30 Maar Sichon, de koning van Chesjbon, wilde ons niet door zijn land laten trekken; want Jahweh, uw God, had zijn gemoed verstompt en zijn hart versteend, om hem in uw hand te leveren, zoals thans het geval is.
Mais Sihon, roi de Hesbon, ne voulut point nous laisser passer chez lui; car l’Éternel, ton Dieu, rendit son esprit inflexible et endurcit son cœur, afin de le livrer entre tes mains, comme tu le vois aujourd’hui.
31 Nu sprak Jahweh tot mij: Zie, Ik ga Sichon en zijn land aan u overleveren; begin de verovering, en neem zijn land in bezit.
L’Éternel me dit: Vois, je te livre dès maintenant Sihon et son pays.
32 En toen Sichon met al zijn volk naar Jáhas trok, om ons te bestrijden,
Sihon sortit à notre rencontre, avec tout son peuple, pour nous combattre à Jahats.

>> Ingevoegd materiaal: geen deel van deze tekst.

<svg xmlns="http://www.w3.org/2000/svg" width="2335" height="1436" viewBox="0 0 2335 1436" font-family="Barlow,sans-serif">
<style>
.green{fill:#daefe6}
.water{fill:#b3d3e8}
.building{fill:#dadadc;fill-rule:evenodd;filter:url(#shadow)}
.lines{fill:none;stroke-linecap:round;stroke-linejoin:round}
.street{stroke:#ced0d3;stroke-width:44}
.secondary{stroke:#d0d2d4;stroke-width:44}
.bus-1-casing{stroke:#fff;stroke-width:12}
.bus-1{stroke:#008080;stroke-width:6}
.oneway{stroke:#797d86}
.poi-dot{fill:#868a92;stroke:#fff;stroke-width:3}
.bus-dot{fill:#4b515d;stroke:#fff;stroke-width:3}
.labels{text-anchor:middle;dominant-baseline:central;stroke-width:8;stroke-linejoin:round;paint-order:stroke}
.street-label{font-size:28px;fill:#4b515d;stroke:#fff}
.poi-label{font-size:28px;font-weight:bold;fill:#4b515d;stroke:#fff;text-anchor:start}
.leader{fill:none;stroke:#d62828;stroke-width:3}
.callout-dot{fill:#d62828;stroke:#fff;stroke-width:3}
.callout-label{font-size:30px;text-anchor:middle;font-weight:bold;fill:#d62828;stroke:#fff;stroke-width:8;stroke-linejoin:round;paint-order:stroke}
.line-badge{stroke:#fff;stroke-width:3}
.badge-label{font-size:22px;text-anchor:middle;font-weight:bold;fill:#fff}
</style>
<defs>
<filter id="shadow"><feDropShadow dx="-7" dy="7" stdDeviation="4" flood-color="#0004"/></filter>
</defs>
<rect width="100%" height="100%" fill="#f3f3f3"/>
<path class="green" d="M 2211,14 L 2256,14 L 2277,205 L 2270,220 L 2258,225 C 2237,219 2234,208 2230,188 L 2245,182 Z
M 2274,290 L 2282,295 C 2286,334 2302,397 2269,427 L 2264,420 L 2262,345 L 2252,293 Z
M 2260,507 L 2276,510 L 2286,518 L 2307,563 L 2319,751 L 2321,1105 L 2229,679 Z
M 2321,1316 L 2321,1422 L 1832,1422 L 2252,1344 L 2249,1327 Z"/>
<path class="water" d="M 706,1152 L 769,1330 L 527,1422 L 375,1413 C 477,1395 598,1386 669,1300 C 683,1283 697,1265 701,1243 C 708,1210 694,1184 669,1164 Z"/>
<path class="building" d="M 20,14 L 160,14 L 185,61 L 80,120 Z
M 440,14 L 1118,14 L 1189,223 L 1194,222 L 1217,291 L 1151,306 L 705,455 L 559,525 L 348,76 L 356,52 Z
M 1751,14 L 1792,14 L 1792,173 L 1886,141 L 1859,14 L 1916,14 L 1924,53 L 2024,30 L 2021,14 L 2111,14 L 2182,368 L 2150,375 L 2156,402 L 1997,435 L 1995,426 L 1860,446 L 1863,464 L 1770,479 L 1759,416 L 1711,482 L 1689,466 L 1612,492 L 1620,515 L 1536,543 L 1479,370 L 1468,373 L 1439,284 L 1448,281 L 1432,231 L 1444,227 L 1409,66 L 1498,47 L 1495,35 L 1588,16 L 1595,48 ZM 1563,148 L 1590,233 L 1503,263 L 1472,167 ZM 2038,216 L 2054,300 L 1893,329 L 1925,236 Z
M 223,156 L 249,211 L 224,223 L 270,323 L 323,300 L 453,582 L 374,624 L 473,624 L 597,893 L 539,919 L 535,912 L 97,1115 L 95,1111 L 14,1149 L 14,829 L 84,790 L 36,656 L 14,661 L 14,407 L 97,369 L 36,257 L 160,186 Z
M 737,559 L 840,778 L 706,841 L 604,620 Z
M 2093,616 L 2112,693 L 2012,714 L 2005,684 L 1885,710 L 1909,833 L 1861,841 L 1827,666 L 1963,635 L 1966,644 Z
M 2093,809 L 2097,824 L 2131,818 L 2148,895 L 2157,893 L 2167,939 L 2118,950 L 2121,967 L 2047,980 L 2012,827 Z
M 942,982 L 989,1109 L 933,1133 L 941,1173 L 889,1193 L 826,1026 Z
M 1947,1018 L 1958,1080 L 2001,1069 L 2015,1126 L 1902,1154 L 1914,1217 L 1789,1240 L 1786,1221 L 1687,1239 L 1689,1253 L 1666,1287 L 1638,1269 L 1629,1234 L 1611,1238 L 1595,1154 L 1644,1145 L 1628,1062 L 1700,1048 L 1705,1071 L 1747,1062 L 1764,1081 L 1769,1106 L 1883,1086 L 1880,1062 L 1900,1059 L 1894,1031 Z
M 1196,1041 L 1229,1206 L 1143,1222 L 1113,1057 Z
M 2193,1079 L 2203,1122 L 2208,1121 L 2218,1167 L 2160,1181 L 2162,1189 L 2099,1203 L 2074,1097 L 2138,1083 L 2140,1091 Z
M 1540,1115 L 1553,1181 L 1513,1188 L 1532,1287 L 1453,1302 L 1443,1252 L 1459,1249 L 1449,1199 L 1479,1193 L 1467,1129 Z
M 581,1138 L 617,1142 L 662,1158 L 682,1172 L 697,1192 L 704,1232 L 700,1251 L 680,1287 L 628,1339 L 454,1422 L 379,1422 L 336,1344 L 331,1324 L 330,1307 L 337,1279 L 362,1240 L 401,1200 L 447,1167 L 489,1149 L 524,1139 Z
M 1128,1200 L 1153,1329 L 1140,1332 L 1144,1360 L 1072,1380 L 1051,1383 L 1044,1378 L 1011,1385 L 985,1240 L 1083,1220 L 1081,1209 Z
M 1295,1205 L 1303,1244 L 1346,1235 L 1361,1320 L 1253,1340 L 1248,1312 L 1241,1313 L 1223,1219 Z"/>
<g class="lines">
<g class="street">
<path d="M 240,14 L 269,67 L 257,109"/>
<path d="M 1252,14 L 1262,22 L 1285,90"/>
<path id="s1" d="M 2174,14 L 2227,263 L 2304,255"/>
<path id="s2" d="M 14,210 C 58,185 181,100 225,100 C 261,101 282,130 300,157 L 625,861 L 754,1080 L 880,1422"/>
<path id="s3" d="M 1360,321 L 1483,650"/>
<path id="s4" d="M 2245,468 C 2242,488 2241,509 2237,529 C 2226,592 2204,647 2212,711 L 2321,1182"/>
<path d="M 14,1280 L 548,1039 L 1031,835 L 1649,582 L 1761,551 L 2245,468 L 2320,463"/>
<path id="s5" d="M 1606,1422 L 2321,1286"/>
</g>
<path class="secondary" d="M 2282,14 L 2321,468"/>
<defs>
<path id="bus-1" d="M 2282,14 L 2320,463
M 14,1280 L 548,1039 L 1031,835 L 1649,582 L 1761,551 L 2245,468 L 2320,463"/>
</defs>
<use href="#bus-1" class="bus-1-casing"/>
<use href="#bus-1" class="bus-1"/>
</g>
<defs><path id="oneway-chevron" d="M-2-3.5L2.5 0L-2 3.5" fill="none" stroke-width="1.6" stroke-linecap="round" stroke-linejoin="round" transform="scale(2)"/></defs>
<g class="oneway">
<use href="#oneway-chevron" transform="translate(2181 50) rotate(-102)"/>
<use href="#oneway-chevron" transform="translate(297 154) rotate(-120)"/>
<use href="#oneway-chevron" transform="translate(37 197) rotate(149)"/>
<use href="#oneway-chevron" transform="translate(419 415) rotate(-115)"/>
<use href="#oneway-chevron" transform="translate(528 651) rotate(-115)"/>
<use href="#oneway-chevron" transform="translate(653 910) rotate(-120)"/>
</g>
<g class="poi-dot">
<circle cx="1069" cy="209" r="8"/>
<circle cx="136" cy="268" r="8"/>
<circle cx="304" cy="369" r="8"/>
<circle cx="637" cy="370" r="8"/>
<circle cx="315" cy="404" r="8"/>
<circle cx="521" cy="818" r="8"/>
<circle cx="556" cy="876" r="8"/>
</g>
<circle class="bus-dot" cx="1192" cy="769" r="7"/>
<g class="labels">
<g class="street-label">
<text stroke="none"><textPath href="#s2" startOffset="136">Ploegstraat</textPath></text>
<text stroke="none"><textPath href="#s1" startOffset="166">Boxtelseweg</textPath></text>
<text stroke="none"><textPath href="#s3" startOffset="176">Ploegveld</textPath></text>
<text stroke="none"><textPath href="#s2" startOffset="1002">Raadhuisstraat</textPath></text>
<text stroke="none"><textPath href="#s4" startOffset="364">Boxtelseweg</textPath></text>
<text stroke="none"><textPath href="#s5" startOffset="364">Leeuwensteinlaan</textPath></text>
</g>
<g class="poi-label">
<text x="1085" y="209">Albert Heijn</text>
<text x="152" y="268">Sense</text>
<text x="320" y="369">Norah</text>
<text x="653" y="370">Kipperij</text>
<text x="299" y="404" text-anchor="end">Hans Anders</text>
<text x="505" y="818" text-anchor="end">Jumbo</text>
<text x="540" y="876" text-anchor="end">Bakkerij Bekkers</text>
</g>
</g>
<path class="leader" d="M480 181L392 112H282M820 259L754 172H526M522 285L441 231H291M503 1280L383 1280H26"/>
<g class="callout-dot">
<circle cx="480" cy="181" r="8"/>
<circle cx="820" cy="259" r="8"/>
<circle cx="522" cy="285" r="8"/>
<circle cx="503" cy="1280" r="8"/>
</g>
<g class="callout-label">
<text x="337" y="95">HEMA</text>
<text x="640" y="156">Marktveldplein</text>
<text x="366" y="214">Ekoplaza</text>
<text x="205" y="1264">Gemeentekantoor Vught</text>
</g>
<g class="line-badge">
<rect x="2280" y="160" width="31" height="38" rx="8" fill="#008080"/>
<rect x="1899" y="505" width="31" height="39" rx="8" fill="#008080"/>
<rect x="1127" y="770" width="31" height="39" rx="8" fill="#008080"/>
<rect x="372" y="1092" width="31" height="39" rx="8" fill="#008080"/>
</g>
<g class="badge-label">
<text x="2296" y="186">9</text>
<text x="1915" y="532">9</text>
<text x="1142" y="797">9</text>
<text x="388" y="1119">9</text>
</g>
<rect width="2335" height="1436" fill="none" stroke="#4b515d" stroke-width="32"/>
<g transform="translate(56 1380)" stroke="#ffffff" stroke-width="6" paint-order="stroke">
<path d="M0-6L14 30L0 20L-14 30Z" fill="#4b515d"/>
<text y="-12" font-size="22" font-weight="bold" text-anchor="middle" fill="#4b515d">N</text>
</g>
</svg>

33 leverde Jahweh, onze God, hem aan ons over, en versloegen wij hem met zijn zonen en al zijn volk.
L’Éternel, notre Dieu, nous le livra, et nous le battîmes, lui et ses fils, et tout son peuple.
34 Wij namen toen al zijn steden, sloegen iedere stad met mannen, vrouwen en kinderen met de ban, en lieten niemand ontkomen.
Nous prîmes alors toutes ses villes, et nous les dévouâmes par interdit, hommes, femmes et petits enfants, sans en laisser échapper un seul.
35 Alleen het vee en de buit van de veroverde steden behielden we voor ons zelf.
Seulement, nous pillâmes pour nous le bétail et le butin des villes que nous avions prises.
36 Van Aroër af, dat aan de rand van het Arnondal ligt, met de stad in het dal, was er tot aan Gilad geen vesting, die voor ons onneembaar was; Jahweh, onze God, leverde ze allen aan ons over.
Depuis Aroër sur les bords du torrent de l’Arnon, et la ville qui est dans la vallée, jusqu’à Galaad, il n’y eut pas de ville trop forte pour nous: l’Éternel, notre Dieu, nous livra tout.
37 Maar het land der Ammonieten, heel het randgebied van de beek Jabbok en de steden van het gebergte, hebt ge niet bestreden, juist zoals Jahweh, onze God, het geboden had.
Mais tu n’approchas point du pays des enfants d’Ammon, de tous les bords du torrent de Jabbok, des villes de la montagne, de tous les lieux que l’Éternel, notre Dieu, t’avait défendu d’attaquer.